We’re getting calls about polls being closed. They are closed because we do not have elections today. Kentucky votes next year. You cannot vote today in Kentucky for the mayor of New York City or the Governor of Virginia. Sorry. https://t.co/O71e7asXaW
— Michael Adams, KY Secretary of State (@KYSecState) November 4, 2025
A few things happened at once. The New York City mayoral race was framed as a national bellwether rather than just a local contest, drawing widespread attention from across the country.
Social media amplified that reach, making the election feel like a collective event, the same way entertainment or sports moments trend in real time.
And in an era where the 24-hour news cycle routinely collapses local and national politics into one conversation, it became even easier to forget that only residents of a specific city or state can actually cast ballots in those races.
But the confusion also reflects something deeper:
Many Americans simply aren’t taught how U.S. elections work, when elections happen, or who votes for which offices.
Civic education varies widely from state to state, and while most high schools teach a version of U.S. Government, few courses go deeper into how our political systems actually function.
Students may learn how a bill becomes a law, but rarely are they taught how local election calendars work, the differences between municipal, state, and federal offices, how redistricting shapes who represents them, or why some states hold off-year elections.
So moments like this one, Kentuckians attempting to vote for New York’s mayor, become less funny and more revealing.
They show how nationalized U.S. politics has become, and how disconnected many people feel from local politics happening right where they live.
The stakes are real.
When voters don’t fully understand which elections affect their schools, taxes, policing, transit, jobs, or housing, why voting dates differ from state to state, or how political power is distributed across different levels of government, civic participation suffers.

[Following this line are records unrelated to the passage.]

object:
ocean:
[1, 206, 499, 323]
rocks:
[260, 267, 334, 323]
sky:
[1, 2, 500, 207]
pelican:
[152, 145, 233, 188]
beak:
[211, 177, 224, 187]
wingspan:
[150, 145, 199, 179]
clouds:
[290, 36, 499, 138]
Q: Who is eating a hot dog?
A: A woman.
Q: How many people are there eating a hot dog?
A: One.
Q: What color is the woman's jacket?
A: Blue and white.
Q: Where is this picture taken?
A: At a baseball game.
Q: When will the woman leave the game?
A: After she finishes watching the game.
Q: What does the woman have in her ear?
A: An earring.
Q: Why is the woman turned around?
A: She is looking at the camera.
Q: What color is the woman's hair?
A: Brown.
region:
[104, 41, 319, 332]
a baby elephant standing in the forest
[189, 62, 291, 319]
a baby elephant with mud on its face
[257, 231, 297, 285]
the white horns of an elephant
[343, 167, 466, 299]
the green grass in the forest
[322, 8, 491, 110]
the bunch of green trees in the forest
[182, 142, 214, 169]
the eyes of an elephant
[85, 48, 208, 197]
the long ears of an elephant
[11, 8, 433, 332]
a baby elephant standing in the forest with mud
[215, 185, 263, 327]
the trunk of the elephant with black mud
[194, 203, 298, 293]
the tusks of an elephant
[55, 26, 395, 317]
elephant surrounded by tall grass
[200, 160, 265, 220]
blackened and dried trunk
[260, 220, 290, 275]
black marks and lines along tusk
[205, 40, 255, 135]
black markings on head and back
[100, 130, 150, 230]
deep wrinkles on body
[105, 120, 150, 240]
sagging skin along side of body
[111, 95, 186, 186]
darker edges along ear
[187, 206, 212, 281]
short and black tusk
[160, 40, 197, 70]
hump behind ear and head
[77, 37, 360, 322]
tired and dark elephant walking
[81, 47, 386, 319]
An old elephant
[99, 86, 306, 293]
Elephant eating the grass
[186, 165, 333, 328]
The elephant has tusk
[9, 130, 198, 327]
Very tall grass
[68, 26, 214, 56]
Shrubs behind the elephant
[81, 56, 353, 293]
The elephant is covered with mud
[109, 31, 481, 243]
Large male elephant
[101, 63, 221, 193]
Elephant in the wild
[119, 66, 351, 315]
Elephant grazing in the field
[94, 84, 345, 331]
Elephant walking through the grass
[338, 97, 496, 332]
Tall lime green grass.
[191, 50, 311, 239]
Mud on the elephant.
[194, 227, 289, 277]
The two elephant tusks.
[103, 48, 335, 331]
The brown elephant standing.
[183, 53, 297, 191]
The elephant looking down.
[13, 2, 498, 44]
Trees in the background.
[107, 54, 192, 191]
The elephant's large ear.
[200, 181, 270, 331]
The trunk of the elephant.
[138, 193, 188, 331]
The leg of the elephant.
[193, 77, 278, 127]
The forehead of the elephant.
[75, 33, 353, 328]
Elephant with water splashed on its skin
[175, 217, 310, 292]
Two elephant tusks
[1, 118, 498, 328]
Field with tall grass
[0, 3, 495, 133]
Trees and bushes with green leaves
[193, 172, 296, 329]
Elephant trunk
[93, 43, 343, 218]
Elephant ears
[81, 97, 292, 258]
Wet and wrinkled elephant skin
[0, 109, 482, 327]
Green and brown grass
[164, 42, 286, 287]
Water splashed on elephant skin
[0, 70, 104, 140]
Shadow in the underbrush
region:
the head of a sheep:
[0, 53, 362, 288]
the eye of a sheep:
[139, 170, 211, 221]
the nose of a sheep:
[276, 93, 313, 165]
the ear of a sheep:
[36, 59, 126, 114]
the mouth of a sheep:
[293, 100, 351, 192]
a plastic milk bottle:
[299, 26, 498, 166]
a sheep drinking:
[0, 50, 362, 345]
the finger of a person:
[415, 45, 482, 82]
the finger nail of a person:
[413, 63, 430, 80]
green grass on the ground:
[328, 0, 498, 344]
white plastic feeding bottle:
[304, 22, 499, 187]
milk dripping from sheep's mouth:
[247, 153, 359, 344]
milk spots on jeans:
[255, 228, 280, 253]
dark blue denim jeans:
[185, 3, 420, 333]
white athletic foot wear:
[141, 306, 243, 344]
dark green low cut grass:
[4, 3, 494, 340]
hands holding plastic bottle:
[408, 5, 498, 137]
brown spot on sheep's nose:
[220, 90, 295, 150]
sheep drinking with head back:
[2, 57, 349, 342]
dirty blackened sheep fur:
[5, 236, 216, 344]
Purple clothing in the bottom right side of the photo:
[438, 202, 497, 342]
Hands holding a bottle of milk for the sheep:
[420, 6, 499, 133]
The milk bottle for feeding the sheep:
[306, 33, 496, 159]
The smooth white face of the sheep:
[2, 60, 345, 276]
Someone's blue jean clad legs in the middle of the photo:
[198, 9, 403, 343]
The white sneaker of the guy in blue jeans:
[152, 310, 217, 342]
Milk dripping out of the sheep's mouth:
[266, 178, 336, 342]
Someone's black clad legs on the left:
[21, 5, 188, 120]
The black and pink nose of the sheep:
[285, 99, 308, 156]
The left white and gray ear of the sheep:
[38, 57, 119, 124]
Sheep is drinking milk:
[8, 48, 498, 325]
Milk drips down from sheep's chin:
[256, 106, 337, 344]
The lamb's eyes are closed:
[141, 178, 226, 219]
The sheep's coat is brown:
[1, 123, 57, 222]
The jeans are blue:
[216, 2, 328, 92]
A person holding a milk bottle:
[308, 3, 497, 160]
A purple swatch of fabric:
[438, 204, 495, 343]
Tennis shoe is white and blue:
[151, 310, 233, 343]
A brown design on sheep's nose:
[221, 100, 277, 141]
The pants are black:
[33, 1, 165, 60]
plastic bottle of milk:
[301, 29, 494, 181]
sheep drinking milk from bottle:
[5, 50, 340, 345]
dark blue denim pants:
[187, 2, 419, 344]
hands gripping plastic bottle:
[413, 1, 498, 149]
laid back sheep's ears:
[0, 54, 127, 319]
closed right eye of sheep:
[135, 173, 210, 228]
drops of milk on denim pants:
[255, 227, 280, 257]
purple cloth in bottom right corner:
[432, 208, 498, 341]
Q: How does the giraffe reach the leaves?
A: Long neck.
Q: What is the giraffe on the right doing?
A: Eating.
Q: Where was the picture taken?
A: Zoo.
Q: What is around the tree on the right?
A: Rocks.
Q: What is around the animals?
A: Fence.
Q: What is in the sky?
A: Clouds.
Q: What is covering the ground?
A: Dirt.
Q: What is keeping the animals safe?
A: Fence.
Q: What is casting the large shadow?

In those gaps, misinformation spreads more easily, disengagement grows, and elections start to feel more like entertainment or spectator events rather than collective decision-making that directly shapes our communities.
The consequences are long-term.
Kentucky votes again in 2026, and its next gubernatorial election is in 2027. But the moment has become a national reminder that democracy only works when people understand how to participate in it.
It may be time for the country to reinvest in civic education, and to meet voters where they are, not where we assume they are.